• _Requirement_
In the Ryzen Mobile news post, rewrite the part starting with "Subject: Processors |" and going on through "grain of salt).", swapping "slides" for "charts".

• _Passage provided_

Subject: Processors | May 18, 2017 - 01:01 AM | Tim Verry
Tagged: Zen, Vega, ryzen mobile, ryzen, raven ridge, APU, amd
AMD teased its upcoming Zen-based APUs aimed at mobile devices during its Financial Analyst Day where the company revealed the "Raven Ridge" parts will be aptly known as Ryzen Mobile. The Tech Report managed to acquire a couple slides which confirm some of the broader specifications and reveal how they stack up to AMD's latest Bristol Ridge A-Series APUs – at least as far as AMD's internal testing is concerned (which is to say not independently verified yet so take with a grain of salt).

[Dataset entries]

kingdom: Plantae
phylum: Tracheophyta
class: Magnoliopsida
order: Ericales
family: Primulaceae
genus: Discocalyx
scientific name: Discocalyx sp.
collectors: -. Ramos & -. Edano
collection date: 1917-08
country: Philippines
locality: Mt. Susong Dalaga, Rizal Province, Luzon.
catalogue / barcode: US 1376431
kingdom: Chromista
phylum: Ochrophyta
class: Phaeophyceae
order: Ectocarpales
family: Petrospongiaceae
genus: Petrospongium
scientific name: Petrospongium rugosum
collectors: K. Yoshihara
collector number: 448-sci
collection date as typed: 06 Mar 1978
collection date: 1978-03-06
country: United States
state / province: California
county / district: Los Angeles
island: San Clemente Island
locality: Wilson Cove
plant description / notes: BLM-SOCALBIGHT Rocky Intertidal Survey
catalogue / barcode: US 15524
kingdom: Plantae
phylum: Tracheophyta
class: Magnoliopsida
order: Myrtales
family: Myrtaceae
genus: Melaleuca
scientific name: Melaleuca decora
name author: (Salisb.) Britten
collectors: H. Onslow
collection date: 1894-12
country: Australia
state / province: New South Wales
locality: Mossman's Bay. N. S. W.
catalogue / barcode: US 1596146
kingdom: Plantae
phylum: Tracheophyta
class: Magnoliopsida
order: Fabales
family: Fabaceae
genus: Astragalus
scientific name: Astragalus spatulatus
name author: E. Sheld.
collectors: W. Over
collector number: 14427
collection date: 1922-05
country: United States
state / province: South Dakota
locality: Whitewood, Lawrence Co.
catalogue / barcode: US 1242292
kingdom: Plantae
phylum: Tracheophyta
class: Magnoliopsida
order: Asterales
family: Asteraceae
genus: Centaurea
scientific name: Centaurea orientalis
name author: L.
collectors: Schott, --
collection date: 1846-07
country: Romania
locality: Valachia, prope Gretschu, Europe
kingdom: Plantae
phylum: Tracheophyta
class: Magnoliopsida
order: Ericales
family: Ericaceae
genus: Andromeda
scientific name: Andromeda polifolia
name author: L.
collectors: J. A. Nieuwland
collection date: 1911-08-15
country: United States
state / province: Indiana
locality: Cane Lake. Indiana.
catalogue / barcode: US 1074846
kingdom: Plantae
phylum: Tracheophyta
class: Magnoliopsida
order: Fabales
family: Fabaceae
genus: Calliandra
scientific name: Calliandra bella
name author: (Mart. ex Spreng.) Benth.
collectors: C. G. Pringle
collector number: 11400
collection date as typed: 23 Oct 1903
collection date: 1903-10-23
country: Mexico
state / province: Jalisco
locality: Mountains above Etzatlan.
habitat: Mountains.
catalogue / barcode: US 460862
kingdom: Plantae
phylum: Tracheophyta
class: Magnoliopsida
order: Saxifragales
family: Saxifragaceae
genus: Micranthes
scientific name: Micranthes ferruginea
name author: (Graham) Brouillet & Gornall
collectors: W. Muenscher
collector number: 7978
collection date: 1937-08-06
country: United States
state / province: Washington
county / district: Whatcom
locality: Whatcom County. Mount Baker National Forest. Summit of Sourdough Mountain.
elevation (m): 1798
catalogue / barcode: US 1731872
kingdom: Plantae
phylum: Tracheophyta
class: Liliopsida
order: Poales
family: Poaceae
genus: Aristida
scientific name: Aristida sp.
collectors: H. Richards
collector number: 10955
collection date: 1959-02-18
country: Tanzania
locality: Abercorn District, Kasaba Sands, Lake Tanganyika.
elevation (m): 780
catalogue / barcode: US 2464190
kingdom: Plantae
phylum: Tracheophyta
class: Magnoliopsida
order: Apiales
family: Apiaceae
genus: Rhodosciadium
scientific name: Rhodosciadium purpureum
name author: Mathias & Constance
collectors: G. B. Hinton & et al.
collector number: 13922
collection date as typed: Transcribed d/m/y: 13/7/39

• _Problem solution_
Subject: Processors | May 18, 2017 - 01:01 AM | Tim Verry
Tagged: Zen, Vega, ryzen mobile, ryzen, raven ridge, APU, amd
AMD teased its upcoming Zen-based APUs aimed at mobile devices during its Financial Analyst Day where the company revealed the "Raven Ridge" parts will be aptly known as Ryzen Mobile. The Tech Report managed to acquire a couple charts which confirm some of the broader specifications and reveal how they stack up to AMD's latest Bristol Ridge A-Series APUs – at least as far as AMD's internal testing is concerned (which is to say not independently verified yet so take with a grain of salt).